Copy the passage of the water-treatment text below, from "4. Use a Bleach" up to and including "be safe to drink.".

* [Source text]:
▽

4. Use a Bleach Treatment

Bleach earned its reputation as a potent cleaning product for a reason – it’s surprisingly effective at killing off microbes. You can add a dash of bleach to drinking water to make it safe to drink. But be careful only to use trace amounts; no more than four drops per quart for murky water and two drops for clear. Once added, shake your water container vigorously for up to a minute to ensure the compound has entirely dissipated within the water. Next, set the vessel in a dark place for at least half an hour. When you open the bottle again, it should smell vaguely of chlorine and be safe to drink.

5. Treat it with Iodine

Iodine is an effective way to disinfect water in a pinch, but be warned; this chemical can be harmful to your body at high concentrations. For this reason, it’s critically important that you only add a few drops at a time and to use only a tincture of iodine 2%. Plan to add five drops for a quart of clear water and ten for cloudy, and let the mixture sit in the shade for over thirty minutes before drinking it. As an added benefit, you can also use iodine to disinfect wounds in an emergency.

△

* [Dataset entries]:
▽

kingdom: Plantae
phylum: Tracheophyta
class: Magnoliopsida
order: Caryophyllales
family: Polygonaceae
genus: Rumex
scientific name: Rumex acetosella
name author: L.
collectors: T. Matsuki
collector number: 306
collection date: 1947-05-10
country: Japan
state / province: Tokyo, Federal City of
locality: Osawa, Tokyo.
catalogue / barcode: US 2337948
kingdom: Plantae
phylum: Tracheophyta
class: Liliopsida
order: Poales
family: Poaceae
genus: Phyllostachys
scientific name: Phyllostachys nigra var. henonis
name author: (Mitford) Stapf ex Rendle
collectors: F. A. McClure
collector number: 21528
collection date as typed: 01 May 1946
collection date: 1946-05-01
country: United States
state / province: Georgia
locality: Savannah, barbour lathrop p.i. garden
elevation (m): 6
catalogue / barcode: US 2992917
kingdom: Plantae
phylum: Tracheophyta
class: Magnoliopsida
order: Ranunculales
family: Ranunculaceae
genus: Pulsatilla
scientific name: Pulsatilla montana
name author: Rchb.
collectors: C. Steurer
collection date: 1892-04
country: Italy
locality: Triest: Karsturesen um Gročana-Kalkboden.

△

* [Problem solution]:
4. Use a Bleach Treatment

Bleach earned its reputation as a potent cleaning product for a reason – it’s surprisingly effective at killing off microbes. You can add a dash of bleach to drinking water to make it safe to drink. But be careful only to use trace amounts; no more than four drops per quart for murky water and two drops for clear. Once added, shake your water container vigorously for up to a minute to ensure the compound has entirely dissipated within the water. Next, set the vessel in a dark place for at least half an hour. When you open the bottle again, it should smell vaguely of chlorine and be safe to drink.